_Task goal_: Where does the string "your" occur in the records below? Copy every line that holds it.

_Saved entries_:
——
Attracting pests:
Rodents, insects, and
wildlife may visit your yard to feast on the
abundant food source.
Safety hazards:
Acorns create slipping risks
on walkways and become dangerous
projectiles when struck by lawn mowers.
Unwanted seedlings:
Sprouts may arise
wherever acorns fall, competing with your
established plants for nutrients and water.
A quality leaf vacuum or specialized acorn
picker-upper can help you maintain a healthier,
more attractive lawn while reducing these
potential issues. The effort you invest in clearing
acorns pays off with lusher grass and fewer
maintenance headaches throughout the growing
——
_Answer_:
wildlife may visit your yard to feast on the
wherever acorns fall, competing with your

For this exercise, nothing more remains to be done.